Assignment
Give back all of the data exactly, with every picture omitted.

Data records

[Start of Attachment]

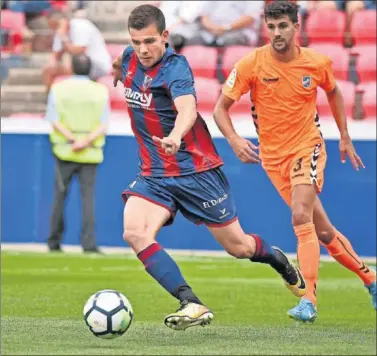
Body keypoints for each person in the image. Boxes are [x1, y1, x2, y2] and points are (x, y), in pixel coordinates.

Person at [112, 4, 306, 332]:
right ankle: (191, 302)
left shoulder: (176, 68)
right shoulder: (131, 58)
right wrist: (118, 69)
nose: (143, 50)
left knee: (239, 247)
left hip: (196, 173)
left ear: (165, 36)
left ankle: (278, 260)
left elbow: (188, 108)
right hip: (155, 174)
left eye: (149, 41)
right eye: (136, 42)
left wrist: (174, 136)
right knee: (134, 232)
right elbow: (122, 61)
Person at [214, 1, 376, 323]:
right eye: (271, 27)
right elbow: (220, 108)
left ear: (296, 27)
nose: (277, 33)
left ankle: (309, 300)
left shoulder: (316, 62)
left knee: (299, 214)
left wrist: (344, 134)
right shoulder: (251, 64)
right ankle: (371, 280)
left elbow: (334, 92)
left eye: (283, 26)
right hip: (273, 159)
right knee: (324, 232)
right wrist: (234, 140)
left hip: (307, 146)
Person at [46, 54, 109, 253]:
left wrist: (73, 140)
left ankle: (54, 242)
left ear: (71, 68)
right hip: (90, 152)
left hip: (64, 149)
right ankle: (89, 244)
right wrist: (85, 141)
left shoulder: (59, 88)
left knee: (59, 197)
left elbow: (54, 119)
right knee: (88, 200)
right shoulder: (100, 91)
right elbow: (103, 123)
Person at [43, 10, 112, 93]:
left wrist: (63, 37)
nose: (55, 30)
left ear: (64, 21)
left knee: (68, 67)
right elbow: (56, 54)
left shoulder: (81, 26)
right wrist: (51, 64)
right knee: (48, 71)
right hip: (79, 66)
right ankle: (52, 99)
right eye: (52, 28)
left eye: (56, 26)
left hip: (95, 65)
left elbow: (78, 51)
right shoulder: (60, 32)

[End of Attachment]

Response to the exercise
Body keypoints for each person in the image. Boxes are [x1, y1, x2, y2] and points are (x, y), in pixel coordinates.

Person at [112, 4, 306, 332]:
right ankle: (191, 302)
left shoulder: (176, 68)
right shoulder: (131, 58)
right wrist: (118, 69)
nose: (143, 50)
left knee: (239, 247)
left hip: (196, 173)
left ear: (165, 36)
left ankle: (278, 260)
left elbow: (188, 108)
right hip: (155, 174)
left eye: (149, 41)
right eye: (136, 42)
left wrist: (174, 136)
right knee: (134, 232)
right elbow: (122, 61)
Person at [214, 1, 376, 323]:
right eye: (271, 27)
right elbow: (220, 108)
left ear: (296, 27)
nose: (277, 33)
left ankle: (309, 300)
left shoulder: (316, 62)
left knee: (299, 214)
left wrist: (344, 134)
right shoulder: (251, 64)
right ankle: (371, 280)
left elbow: (334, 92)
left eye: (283, 26)
right hip: (273, 159)
right knee: (324, 232)
right wrist: (234, 140)
left hip: (307, 146)
Person at [46, 54, 109, 253]:
left wrist: (73, 140)
left ankle: (54, 242)
left ear: (71, 68)
right hip: (90, 152)
left hip: (64, 149)
right ankle: (89, 244)
right wrist: (85, 141)
left shoulder: (59, 88)
left knee: (59, 197)
left elbow: (54, 119)
right knee: (88, 200)
right shoulder: (100, 91)
right elbow: (103, 123)
Person at [43, 10, 112, 93]:
left wrist: (63, 37)
nose: (55, 30)
left ear: (64, 21)
left knee: (68, 67)
right elbow: (56, 54)
left shoulder: (81, 26)
right wrist: (51, 64)
right knee: (48, 71)
right hip: (79, 66)
right ankle: (52, 99)
right eye: (52, 28)
left eye: (56, 26)
left hip: (95, 65)
left elbow: (78, 51)
right shoulder: (60, 32)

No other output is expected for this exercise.